The Nottingham General Lunatic Asylum at Sneinton was among the earliest purpose-built county lunatic asylums developed under the system of publicly funded mental healthcare in England. Designed by Richard Ingleman of Southwell, it was constructed following the laying of the foundation stone on 31 May 1810, with the first patients admitted in February 1812. The original institution was intended to accommodate approximately 80 patients.

During the 19th century, growing demand for psychiatric care in Nottinghamshire led to successive expansions of provision beyond the original site. This included the establishment of the Coppice Lunatic Hospital in 1859 and the Mapperley Asylum in 1880, both of which absorbed surplus demand from Sneinton.

By the late 19th century the Sneinton asylum had become increasingly outdated in both scale and design, and patient services were gradually transferred to the newly constructed Saxondale Hospital near Radcliffe-on-Trent.
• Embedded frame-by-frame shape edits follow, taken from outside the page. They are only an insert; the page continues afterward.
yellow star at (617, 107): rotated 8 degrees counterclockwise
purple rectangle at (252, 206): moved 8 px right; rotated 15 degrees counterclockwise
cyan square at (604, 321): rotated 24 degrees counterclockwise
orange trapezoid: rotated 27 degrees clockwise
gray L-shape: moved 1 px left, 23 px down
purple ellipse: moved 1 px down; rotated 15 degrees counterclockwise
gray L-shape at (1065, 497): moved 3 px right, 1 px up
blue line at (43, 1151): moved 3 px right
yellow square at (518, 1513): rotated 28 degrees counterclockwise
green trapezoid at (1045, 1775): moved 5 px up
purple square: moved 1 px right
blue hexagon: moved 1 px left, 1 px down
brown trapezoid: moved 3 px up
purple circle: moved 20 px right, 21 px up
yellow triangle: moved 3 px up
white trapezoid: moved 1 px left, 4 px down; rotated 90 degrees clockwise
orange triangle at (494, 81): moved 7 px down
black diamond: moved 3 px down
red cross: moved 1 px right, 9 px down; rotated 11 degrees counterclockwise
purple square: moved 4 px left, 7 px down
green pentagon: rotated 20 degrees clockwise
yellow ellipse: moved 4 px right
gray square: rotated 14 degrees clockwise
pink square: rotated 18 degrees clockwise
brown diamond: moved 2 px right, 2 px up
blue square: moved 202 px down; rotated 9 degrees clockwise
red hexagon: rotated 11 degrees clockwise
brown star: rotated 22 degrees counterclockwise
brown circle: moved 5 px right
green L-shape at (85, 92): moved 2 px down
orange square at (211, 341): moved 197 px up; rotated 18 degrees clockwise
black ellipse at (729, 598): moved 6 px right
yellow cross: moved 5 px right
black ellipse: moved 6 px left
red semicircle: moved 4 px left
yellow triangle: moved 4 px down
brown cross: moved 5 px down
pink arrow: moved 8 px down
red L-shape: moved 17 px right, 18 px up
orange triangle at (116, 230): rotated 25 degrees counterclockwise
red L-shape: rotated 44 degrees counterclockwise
Built as a larger, purpose-designed rural institution, Saxondale represented a shift in county asylum planning away from urban sites. Following the transfer of services, the Sneinton facility closed in 1902.

After closure, the former asylum buildings were adapted for educational use as King Edward's School, a boarding establishment. The school later closed, and the site was ultimately redeveloped as public open space, now known as King Edward Park.